• _Your goal_: The job is to output each record exactly as it stands, pictures excluded.

• _Records supplied_:
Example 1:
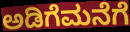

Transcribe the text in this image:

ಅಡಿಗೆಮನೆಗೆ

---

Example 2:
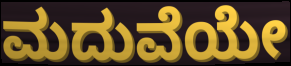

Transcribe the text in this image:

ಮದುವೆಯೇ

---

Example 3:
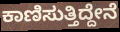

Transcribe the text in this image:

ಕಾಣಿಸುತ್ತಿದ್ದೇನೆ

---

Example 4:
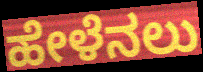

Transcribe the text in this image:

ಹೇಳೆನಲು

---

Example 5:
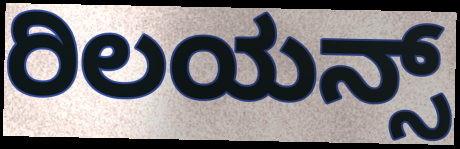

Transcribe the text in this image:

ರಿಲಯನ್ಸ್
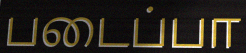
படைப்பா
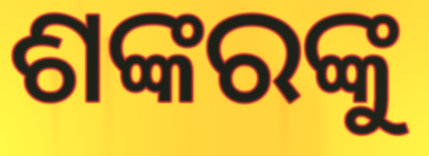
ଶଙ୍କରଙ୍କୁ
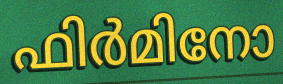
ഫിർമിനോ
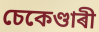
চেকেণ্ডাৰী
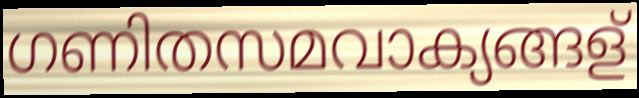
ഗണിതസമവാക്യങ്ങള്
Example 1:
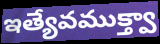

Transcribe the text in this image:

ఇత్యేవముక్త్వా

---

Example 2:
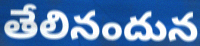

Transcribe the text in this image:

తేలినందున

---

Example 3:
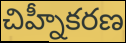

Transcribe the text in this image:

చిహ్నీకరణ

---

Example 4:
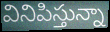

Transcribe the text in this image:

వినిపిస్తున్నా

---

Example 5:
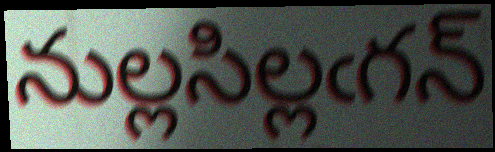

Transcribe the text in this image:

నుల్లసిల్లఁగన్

• _Solved exercise_:
Example 1:

Transcribe the text in this image:

ಅಡಿಗೆಮನೆಗೆ

---

Example 2:

Transcribe the text in this image:

ಮದುವೆಯೇ

---

Example 3:

Transcribe the text in this image:

ಕಾಣಿಸುತ್ತಿದ್ದೇನೆ

---

Example 4:

Transcribe the text in this image:

ಹೇಳೆನಲು

---

Example 5:

Transcribe the text in this image:

ರಿಲಯನ್ಸ್
படைப்பா
ଶଙ୍କରଙ୍କୁ
ഫിർമിനോ
চেকেণ্ডাৰী
ഗണിതസമവാക്യങ്ങള്
Example 1:

Transcribe the text in this image:

ఇత్యేవముక్త్వా

---

Example 2:

Transcribe the text in this image:

తేలినందున

---

Example 3:

Transcribe the text in this image:

చిహ్నీకరణ

---

Example 4:

Transcribe the text in this image:

వినిపిస్తున్నా

---

Example 5:

Transcribe the text in this image:

నుల్లసిల్లఁగన్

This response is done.